Figure n°1 : Pourcentage de décès annuels imputables à une consommation excessive d’alcool

La responsabilité de l’alcool dans les accidents de la circulation n’est pas facilement chiffrable, néanmoins le bilan annuel de la Sécurité permet une évaluation portant sur une part des accidents mortels. Ainsi, sur les accidents étudiés, 31,2 % sont des accidents dans lesquels au moins un conducteur avait une alcoolémie positive. L’alcool serait la deuxième cause d’accidents après les excès de vitesse.

Le chiffre de 45 000 décès serait sans doute plus proche si l’on inclut les décès pour lesquels l’alcool agit comme facteur aggravant : 8000 décès par autres cancers, 7700 par accidents et traumatismes, 7600 par maladies cardio-vasculaires; soit entre 7 et 10 % du nombre annuel de décès (14 % des décès masculins, 3 % des décès féminins). Les hommes meurent cinq fois plus que les femmes de leur consommation excessive d’alcool (Figure n°2).

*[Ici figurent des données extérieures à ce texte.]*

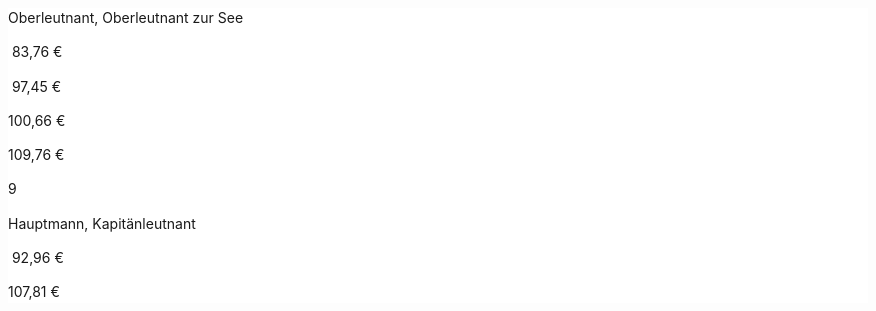 Oberleutnant, Oberleutnant zur See

</td>

<td style="border-right: 0.5pt solid ; border-bottom: 0.5pt solid ; " align="center" valign="top" charoff="50">

 83,76 €

</td>

<td style="border-right: 0.5pt solid ; border-bottom: 0.5pt solid ; " align="center" valign="top" charoff="50">

 97,45 €

</td>

<td style="border-right: 0.5pt solid ; border-bottom: 0.5pt solid ; " align="center" valign="top" charoff="50">

100,66 €

</td>

<td style="border-bottom: 0.5pt solid ; " align="center" valign="top" charoff="50">

109,76 €

</td>

</tr>

<tr>

<td style="border-right: 0.5pt solid ; border-bottom: 0.5pt solid ; " align="center" valign="top" charoff="50">

9

</td>

<td style="border-right: 0.5pt solid ; border-bottom: 0.5pt solid ; " align="left" valign="top" charoff="50">

Hauptmann, Kapitänleutnant

</td>

<td style="border-right: 0.5pt solid ; border-bottom: 0.5pt solid ; " align="center" valign="top" charoff="50">

 92,96 €

</td>

<td style="border-right: 0.5pt solid ; border-bottom: 0.5pt solid ; " align="center" valign="top" charoff="50">

107,81 €

</td>

<td style="border-right: 0.5pt solid ; border-bottom: 0.5pt solid ; " align="center" valign="top" charoff="50">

Figure n°2 : Pourcentage de décès pour lesquels l’alcool agit comme facteur aggravant

Les décès concernent essentiellement la population active et jeune : dans 55 % des cas, ce sont des individus âgés de moins de 65 ans. En 1997, sur 529 640 décès en France, 85 287 (16 %) étaient des décès prématurés (avant 65 ans), dont 42 963 liés à l’alcool et 41 777 liés au tabac.

Toutes causes confondues, les taux de mortalité par alcoolisme, tant pour les hommes que pour les femmes, ont chuté de 13 % entre 1985 et 1995.

Le taux de mortalité de sujets alcoolodépendants traités observé dans les études de suivi varie de 10 à 30 %. La mortalité à long terme chez des sujets alcoolodépendants repérés dans des cohortes en population générale est trois à cinq fois supérieure à celle calculée théoriquement chez des sujets contrôles non alcoolodépendants. L’existence d’une dépendance physique était un facteur de mort prématurée.


Références:

  • Lahmek P, Aubin H-J. Alcoolodépendance : épidémiologie, prévention. In : Encycl Méd Chir, Traité de Médecine Akos, 7-0990,2003.
  • Godeau P, Herson S, Piette J-C. Collection traité de médecine. Quatrième édition. Paris : Médecine-Sciences. Flammarion, 1998..
  • Mission interministérielle de lutte contre la drogue et la toxicomanie ( France ). Plan gouvernemental de lutte contre les drogues illicites, le tabac et l’alcool, 2004-2008. Paris : La documentation française, 2004.
  • Jeandet-Mengual E. Rapport sur la perspective d’organisation d’États généraux de la lutte contre l’alcoolisme. Paris : La documentation française, 2005.